Importantly, although 80% of trauma deaths occur in low and middle-income countries where many of these characteristics are likely to be different from developed countries, we did not find any model that was developed and validated for this setting [1]. Trauma care providers in low and middle-income countries should have access to prognostic models derived in cohorts including patients from these populations.

Although prognostic models for trauma should be developed following methodological guidelines, the quality appraisal revealed several areas of improvement for most models. We found methodological limitations pertaining to issues such as inadequate methods to develop the prognostic models, handling of continuous variables and dealing with missing data. The MGAP was the one that fulfilled most of the recommended methodological quality items.

For a prognostic model to be used it should be well accepted by EMS providers. However, none of the studies evaluated the "acceptability" and "practicality" of the prognostic model. For a model to be effective it should improve patients' outcomes when tested in a randomised clinical trial, nevertheless the impact was not evaluated for any of the models. All models successfully discussed the rationale to include the predictors and included clearly defined predictors and valid outcomes.

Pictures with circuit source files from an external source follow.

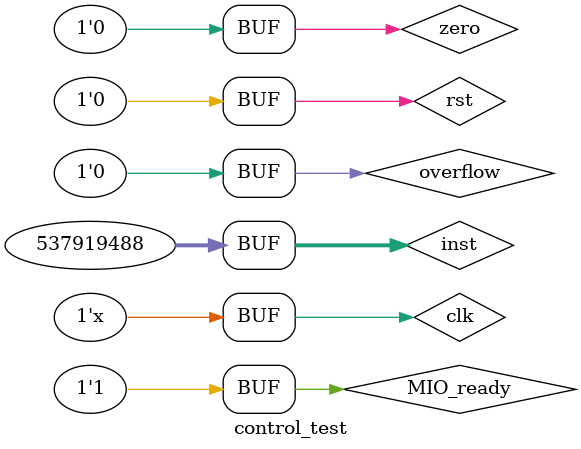
<source format=v>
`timescale 1ns / 1ps


module control_test;

	// Inputs
	reg clk;
	reg rst;
	reg MIO_ready;
	reg zero;
	reg overflow;
	reg [31:0] inst;

	// Outputs
	wire MemRead;
	wire MemWrite;
	wire IorD;
	wire CPU_MIO;
	wire IRWrite;
	wire RegWrite;
	wire ALUSrcA;
	wire PCWrite;
	wire PCWriteCond;
	wire Branch;
	wire [1:0] RegDst;
	wire [1:0] MemtoReg;
	wire [1:0] ALUSrcB;
	wire [1:0] PCSource;
	wire [2:0] ALU_operation;
	wire [4:0] state_out;

	// Instantiate the Unit Under Test (UUT)
	control uut (
		.clk(clk), 
		.rst(rst), 
		.MIO_ready(MIO_ready), 
		.zero(zero), 
		.overflow(overflow), 
		.inst(inst), 
		.MemRead(MemRead), 
		.MemWrite(MemWrite), 
		.IorD(IorD), 
		.CPU_MIO(CPU_MIO), 
		.IRWrite(IRWrite), 
		.RegWrite(RegWrite), 
		.ALUSrcA(ALUSrcA), 
		.PCWrite(PCWrite), 
		.PCWriteCond(PCWriteCond), 
		.Branch(Branch), 
		.RegDst(RegDst), 
		.MemtoReg(MemtoReg), 
		.ALUSrcB(ALUSrcB), 
		.PCSource(PCSource), 
		.ALU_operation(ALU_operation), 
		.state_out(state_out)
	);

	initial begin
		// Initialize Inputs
		clk = 0;
		rst = 0;
		MIO_ready = 0;
		zero = 0;
		overflow = 0;
		inst = 0;

		// Wait 100 ns for global reset to finish
		#100;
		rst=1;
		#100;
		rst=0;
      MIO_ready=1;
		inst=32'h20100000;
		//inst=32'h5b000004;
		// Add stimulus here
	end
  always #20 clk=~clk;
      
endmodule


</source>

We acknowledge that his systematic review has limitations. Some relevant studies may not have been located during our database search. Our literature review was only conducted in MEDLINE, although several other databases exist. The search strategy used in MEDLINE performed with high sensitivity (4 939 records retrieved) and low specificity (14 included studies). We identified three of the included studies through alternative sources (bibliographies); however, all 14 studies are included in MEDLINE. Closer examination of the included studies indicated inconsistent indexing of articles on prognostic scoring in adult trauma on MEDLINE. In the future, more homogenous reporting of studies pertaining to prognostic trauma models may reduce these limitations. Further, our exclusion of non-English language has contributed to the risk of missing relevant studies. However, we identified all the models included in a recently published triage guideline [39].

We only identified 9 validation studies indicating a need for further evaluation of performance transportability. In order to be able to evaluate the validity of future prognostic models we recommend to report the items included in our quality appraisal list (see additional file 3) as well as other relevant standards for reporting [40, 41].

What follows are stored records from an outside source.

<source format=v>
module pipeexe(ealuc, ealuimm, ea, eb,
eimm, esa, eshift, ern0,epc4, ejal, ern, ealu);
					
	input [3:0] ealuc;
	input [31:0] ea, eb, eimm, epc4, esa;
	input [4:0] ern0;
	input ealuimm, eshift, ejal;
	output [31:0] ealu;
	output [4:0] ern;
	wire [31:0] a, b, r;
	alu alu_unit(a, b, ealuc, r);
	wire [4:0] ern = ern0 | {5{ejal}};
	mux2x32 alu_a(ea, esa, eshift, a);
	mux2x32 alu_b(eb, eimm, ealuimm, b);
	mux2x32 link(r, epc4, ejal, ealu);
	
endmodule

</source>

Our review should be incentives to further evolve the accuracy of prognostic models for the early care of trauma patients.

Conclusions

This systematic review located and appraised the quality of five prognostic models for the early care of trauma patients. The prognostic models reported various outcomes pertaining to major trauma, but all models evaluated survival as an outcome. The general impression is that all models predict survival adequately. The MGAP fulfilled most of the suggested methodological quality items and is recommendable for routine use. However, there are many areas for improvement, including model development, analysis of continuous measures, handling of missing data, practicality and impact analysis.